# DIRECTION 1
Reproduce word for word each entry below that gives a location, an old value and a new value.

# PASSAGE
How to deal with weird things in translations

In Crowdin there are sometimes strange things in the translation

Example

Original text:
this is some text

Translation:
this is „some„ text

I am aware that „ stands for quotes, but, since
A) those quotes are not in the original and text
B) they shuold likely be real quotes ""
…how to deal with this?
Remove?
Change to ""?
Keep using „ even if it is not in the original text, and even if it is not a proper quote?

I don’t think the entity is the right approach, especially if it was added by the tool.
To get the correct quotes for the language, you can use <q>some</q> but it’s best to keep markup out of translations, and a lot of theme authors bork the quotes with CSS (not knowing what they are doing).
There could be problems with having quotes in a translation, not just entering them in the tool but storing in the tool (or is it a flat file?) and then when it’s displayed hopefully it’s escaped if used in an attribute.

Basically, I don’t know and I would ask someone knowledgeable over at WP. Perhaps they have a doc?

1 Like

It’s crowdin “tool” so I can not really ask in wp :persevere:

It’s an error or speciality of that tool we use… let’s hope Someone has some insight in this or we’ll have to try to see “what happens when”
:crossed_fingers:

That is not an error. It’s a behaviour.
Crowdin is not a “translator” as Google translate.
It’s a CAT tool (computer assisted translation).
It makes use of data from various sources to put together the best suggested translation to be checked and revised.
What you have seen is probably a formatting tag.
(CAT tools use tags to render certain formatting options, links and other things).
Usually tags come in “pairs” (opening and closing with text in the middle) but in certain cases they come as a single tag included in a line of text.
Another thing that may be is happening (and happens also in translate WP sites) is a different character encoding. That case should be dealt as in the translate WP sites.
To say which is the case I need to see the culprit line to be sure of what the tool is doing there. Generally tags are highlighted, but sometimes can be broken and shown as plain text with no highlight.

1 Like

I posted the precise text and code that is shown above in the message

It’s clear that it is a “” apostrophe
But it is missing in the source text

So to me that’s not clear what should happen or what it is or why it even is there
I’ve worked with CAT before and they generally don’t “add things where there aren’t any things”

For examples, you can query any language in crowdin and filter by “space issues”

# INPUT MATERIAL
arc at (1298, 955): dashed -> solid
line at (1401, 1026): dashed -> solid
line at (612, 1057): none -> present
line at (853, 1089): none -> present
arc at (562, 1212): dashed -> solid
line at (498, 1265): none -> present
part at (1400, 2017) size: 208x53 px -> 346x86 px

# DIRECTION 2
Rewrite the Crowdin thread from "I am aware that" up to and including "they are doing).", substituting "quotation marks" for "quotes".

# COMPLETE OUTPUT 1
arc at (1298, 955): dashed -> solid
line at (1401, 1026): dashed -> solid
line at (612, 1057): none -> present
line at (853, 1089): none -> present
arc at (562, 1212): dashed -> solid
line at (498, 1265): none -> present
part at (1400, 2017) size: 208x53 px -> 346x86 px

# COMPLETE OUTPUT 2
I am aware that „ stands for quotation marks, but, since
A) those quotation marks are not in the original and text
B) they shuold likely be real quotation marks ""
…how to deal with this?
Remove?
Change to ""?
Keep using „ even if it is not in the original text, and even if it is not a proper quote?

I don’t think the entity is the right approach, especially if it was added by the tool.
To get the correct quotation marks for the language, you can use <q>some</q> but it’s best to keep markup out of translations, and a lot of theme authors bork the quotation marks with CSS (not knowing what they are doing).